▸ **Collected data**

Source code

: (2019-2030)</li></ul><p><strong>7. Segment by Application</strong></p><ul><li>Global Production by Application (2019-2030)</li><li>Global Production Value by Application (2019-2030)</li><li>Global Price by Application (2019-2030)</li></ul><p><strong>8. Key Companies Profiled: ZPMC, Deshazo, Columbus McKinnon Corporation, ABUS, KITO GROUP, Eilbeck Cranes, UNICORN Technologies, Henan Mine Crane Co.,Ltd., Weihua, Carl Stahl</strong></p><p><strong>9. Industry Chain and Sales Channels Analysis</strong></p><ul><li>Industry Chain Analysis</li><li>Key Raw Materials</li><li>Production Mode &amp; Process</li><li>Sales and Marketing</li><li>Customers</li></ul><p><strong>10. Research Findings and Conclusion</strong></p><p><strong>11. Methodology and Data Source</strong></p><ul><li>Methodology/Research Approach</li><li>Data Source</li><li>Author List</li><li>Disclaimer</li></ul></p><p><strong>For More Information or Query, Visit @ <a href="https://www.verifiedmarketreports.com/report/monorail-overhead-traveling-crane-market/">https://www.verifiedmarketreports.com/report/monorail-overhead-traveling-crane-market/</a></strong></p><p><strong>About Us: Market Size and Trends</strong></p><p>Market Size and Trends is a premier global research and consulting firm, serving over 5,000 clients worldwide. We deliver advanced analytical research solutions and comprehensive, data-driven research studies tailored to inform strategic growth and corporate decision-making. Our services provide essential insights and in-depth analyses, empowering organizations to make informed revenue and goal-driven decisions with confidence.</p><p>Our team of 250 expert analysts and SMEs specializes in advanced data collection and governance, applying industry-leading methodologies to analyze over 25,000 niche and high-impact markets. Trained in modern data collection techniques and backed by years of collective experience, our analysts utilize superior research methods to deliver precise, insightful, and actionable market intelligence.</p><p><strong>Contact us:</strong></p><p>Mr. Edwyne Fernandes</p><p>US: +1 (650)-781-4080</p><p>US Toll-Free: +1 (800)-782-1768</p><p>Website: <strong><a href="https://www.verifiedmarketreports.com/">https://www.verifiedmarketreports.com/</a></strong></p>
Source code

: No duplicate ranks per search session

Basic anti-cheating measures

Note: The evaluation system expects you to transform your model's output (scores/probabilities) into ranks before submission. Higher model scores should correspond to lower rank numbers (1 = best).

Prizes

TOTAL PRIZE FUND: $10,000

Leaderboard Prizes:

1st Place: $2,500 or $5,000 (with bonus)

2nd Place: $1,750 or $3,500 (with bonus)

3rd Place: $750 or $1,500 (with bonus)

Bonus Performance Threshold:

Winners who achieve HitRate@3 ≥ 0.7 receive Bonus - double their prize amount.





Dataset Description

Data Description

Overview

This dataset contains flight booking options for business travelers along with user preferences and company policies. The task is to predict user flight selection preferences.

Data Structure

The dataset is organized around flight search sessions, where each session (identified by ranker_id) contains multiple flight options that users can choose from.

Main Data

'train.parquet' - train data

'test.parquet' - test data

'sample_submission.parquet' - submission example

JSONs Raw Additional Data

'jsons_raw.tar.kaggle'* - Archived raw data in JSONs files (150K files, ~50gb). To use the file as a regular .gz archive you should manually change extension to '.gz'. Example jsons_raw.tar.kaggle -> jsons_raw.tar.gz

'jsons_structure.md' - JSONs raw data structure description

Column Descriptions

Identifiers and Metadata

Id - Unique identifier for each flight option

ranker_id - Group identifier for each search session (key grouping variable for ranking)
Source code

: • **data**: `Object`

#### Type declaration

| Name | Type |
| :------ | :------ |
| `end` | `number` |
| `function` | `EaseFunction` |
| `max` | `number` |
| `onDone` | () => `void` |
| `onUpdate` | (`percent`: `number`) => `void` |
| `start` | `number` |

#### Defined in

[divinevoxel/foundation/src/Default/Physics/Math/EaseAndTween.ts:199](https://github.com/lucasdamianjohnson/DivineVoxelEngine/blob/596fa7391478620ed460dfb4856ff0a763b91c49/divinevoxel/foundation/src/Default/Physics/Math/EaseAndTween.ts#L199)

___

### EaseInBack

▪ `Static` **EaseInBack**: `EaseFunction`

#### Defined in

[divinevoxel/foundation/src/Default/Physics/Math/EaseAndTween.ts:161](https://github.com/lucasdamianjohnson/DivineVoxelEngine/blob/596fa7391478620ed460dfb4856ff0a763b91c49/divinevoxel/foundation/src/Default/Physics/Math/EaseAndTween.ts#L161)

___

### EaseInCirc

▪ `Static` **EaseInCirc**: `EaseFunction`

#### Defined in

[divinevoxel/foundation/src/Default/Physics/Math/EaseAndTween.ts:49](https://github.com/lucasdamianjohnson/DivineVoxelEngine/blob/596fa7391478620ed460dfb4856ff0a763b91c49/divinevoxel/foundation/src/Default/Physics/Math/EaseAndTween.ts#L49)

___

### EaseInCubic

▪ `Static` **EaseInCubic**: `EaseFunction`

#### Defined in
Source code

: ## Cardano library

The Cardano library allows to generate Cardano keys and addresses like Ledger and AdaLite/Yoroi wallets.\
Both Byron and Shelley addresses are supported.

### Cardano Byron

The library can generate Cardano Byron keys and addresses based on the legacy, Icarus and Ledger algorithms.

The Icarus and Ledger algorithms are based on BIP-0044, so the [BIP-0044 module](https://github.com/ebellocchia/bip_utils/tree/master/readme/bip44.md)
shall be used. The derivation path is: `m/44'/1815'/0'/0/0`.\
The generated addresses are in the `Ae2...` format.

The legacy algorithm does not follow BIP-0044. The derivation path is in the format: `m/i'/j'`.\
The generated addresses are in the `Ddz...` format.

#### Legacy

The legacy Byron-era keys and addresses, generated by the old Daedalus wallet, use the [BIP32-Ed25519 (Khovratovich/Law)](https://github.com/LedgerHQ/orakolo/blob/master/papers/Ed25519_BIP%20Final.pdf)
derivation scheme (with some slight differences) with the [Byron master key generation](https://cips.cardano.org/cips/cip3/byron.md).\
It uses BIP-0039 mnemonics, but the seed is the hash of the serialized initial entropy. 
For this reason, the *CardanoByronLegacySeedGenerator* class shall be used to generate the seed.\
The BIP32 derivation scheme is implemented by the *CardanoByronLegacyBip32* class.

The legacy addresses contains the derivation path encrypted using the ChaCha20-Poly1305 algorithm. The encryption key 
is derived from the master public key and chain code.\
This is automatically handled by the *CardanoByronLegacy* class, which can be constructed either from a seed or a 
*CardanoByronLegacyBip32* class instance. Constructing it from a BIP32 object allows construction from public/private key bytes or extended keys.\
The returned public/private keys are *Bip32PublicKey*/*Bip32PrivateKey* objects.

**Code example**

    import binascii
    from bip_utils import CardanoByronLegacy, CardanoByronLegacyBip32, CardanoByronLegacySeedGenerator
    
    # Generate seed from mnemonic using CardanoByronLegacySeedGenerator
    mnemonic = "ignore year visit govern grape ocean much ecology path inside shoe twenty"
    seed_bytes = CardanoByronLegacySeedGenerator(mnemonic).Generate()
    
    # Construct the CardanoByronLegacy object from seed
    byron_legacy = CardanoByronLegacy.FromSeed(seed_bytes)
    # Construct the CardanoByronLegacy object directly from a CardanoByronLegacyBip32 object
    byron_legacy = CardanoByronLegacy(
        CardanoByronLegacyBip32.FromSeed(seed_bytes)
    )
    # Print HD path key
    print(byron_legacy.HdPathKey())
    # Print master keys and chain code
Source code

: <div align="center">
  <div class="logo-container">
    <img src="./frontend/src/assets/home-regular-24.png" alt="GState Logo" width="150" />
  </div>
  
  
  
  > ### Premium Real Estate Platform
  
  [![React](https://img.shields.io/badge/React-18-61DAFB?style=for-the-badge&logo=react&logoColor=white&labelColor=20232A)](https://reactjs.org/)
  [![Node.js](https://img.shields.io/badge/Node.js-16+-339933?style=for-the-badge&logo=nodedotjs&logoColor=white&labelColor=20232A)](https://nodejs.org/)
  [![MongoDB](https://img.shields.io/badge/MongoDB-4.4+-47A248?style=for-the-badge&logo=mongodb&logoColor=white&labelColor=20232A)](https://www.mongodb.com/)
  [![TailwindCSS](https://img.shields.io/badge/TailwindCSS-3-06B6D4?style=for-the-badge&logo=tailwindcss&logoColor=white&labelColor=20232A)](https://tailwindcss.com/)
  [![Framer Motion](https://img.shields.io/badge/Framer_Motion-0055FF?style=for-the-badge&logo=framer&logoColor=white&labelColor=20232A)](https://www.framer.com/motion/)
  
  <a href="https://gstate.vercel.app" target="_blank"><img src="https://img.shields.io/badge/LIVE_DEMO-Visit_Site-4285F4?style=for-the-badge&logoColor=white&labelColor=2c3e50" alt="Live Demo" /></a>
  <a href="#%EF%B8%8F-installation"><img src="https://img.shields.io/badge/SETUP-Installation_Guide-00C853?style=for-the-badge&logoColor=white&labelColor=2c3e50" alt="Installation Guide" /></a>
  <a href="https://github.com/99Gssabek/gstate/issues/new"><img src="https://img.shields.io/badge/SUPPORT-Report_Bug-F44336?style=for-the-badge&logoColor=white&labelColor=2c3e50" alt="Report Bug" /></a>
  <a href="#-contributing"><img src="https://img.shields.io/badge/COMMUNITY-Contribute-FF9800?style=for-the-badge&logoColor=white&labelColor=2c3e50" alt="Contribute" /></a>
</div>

▸ **Problem statement**
Determine how many lines of the items above contain the string "scheme". Give only the number.

▸ **Expected answer**
2